The saying goes "necessity is the mother of invention" I took a body pillow and laid it across my lap. It works great. My cat likes to lay on the pillow while I'm working. Now I just need to convince her to watch instead of trying to help. LOL &#128049;


----------



## AgedLace

ms mollybgoode said:


> The saying goes "necessity is the mother of invention" I took a body pillow and laid it across my lap. It works great. My cat likes to lay on the pillow while I'm working. Now I just need to convince her to watch instead of trying to help. LOL 🐱


LOL !! Good luck with that one!

Right now I'm working on the All-In-One with a sport weight yarn. It's not been too bad yet, as the work hasn't gotten long enough, but once it gets longer, it's going to get pretty heavy for me to hold up to see.

I never thought about using the body pillow ... going to have to try that ... not sure it will still be high enough to see thought ... but still worth a shot. Thanks!!!


----------



## ClaudiaCano

I use stands used for embroidery frames and they work perfect with my looms. I got the lap stand and different size frames from Joann's. I use the frames to support my looms. The floor stand is the Edmonds stitch master floor stand, you can find it at Amazon. You can adjust the height, and the way you hold the looms according to their sizes.


----------



## AgedLace

Hey Claudia,

Nice stands! I wish I could afford them ... I lost my job the 1st week of last December, so I'm not able to afford anything like that any time soon. 

It sure would be nice to have both hands free to work the stitches!


----------



## ClaudiaCano

AgedLace said:


> Hey Claudia,
> 
> Nice stands! I wish I could afford them ... I lost my job the 1st week of last December, so I'm not able to afford anything like that any time soon.
> 
> It sure would be nice to have both hands free to work the stitches!


I'm sorry about that. I hope you find a new job soon. The lap stand is on sale at $11, and the frames are between $6 to $9.


----------



## AgedLace

Thanks, Claudia,

Wow ... those are nice prices!!! unfortunately, still not able to get them any time soon ... 
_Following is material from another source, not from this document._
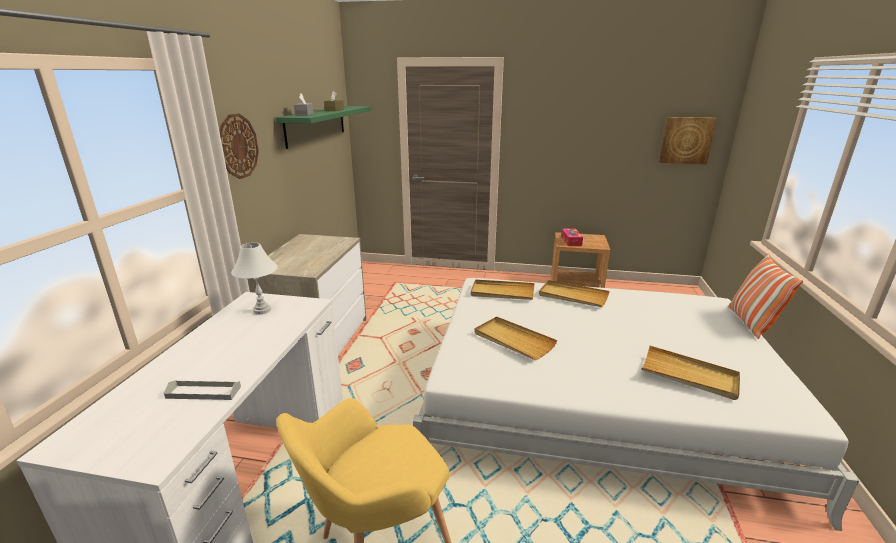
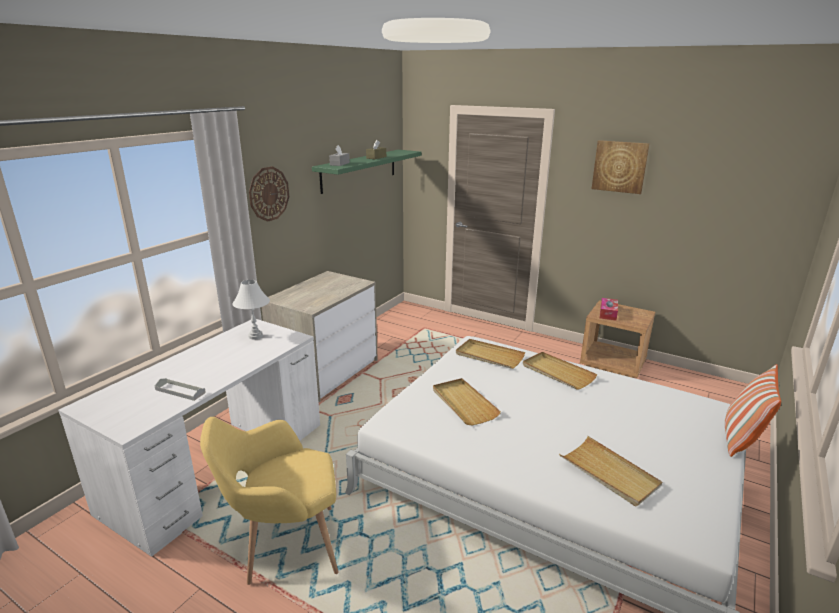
camera: 20 degrees right, 0 degrees up
(686, 140) = (761, 214): picture -> picture (620, 166)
Thanks for the best wishes on finding a job soon! I appreciate that very much.


----------



## rifka

hi just sit it on your knees and you will turn it a little for each stitch
rifka


----------



## AgedLace

Rifka,

This would be fine except that I cannot see well enough with the loom on my lap. I only have sight in one eye, and the eye I do have sight in has very bad vision; I also have macular degeneration.

Thank you for the suggestion, though. Greatly appreciated.


----------



## eistot

I have tried everything also. Tucking under chin, yes that's me.


----------



## quirkycrafter

I can go pretty quick around the round looms, but I'm currently using my All-In-One and I usually keep it on my lap. I'm sure if I put one of the bolts in the opposite way I can balance it more on a table as I'm working with it, but haven't done that yet. I've gotten comfortable with it in my lap as I'm working. 

Ms Mollybgoode, I have used bulky yarn on it, but depending on what you are making, you may or may not want to skip a peg in between stitches because it is a small gauge loom. I didn't skip a peg and I made a small lap blanket and it turned out okay.


----------